A par do modelo representativo, ela defendeu (e foi das primeiras a fazê-lo) o participativo, ‘acreditando’ que o valor da democracia não se esgotava no modelo tradicional, mas residia também na participação activa dos cidadãos, na orientação racional que seriam capazes de dar ao seu destino, apenas movidos pelo interesse de ajudar a construir ‘um mundo melhor’.

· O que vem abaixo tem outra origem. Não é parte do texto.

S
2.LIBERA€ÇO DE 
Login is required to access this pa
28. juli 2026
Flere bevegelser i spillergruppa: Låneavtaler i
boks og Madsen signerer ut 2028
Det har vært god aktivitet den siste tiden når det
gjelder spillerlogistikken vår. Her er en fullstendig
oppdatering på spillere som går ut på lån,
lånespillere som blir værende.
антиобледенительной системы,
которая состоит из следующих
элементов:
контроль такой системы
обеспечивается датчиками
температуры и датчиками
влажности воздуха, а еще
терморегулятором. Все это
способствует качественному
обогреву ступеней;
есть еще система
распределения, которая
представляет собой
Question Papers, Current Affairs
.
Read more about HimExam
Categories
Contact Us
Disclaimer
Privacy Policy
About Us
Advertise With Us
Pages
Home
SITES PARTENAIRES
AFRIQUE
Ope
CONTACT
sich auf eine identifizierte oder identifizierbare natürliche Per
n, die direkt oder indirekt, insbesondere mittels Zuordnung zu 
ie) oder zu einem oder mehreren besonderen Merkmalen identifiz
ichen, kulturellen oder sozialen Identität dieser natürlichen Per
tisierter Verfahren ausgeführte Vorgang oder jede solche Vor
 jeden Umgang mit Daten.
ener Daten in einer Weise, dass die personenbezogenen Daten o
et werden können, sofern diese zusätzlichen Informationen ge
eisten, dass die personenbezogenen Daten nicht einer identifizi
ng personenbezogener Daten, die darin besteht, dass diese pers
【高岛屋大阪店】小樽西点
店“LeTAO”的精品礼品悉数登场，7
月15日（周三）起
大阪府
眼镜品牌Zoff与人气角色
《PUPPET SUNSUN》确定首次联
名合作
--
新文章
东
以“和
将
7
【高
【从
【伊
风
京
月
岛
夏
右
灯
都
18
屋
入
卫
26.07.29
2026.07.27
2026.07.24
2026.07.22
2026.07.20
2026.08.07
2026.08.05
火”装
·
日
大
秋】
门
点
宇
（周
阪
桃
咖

Maria de Lourdes Pintasilgo - essa Mulher de fé, Mulher coragem, Mulher mensagem – partiu, deixando a democracia mais pobre. O país está de luto (apesar de ninguém se ter lembrado de o decretar oficialmente, nem terem sido concedidas exéquias de Estado a este vulto que marcou, de forma excepcional, o nosso tempo) e o 25 de Abril perdeu um dos seus ‘conselheiros’ mais ‘sábios’!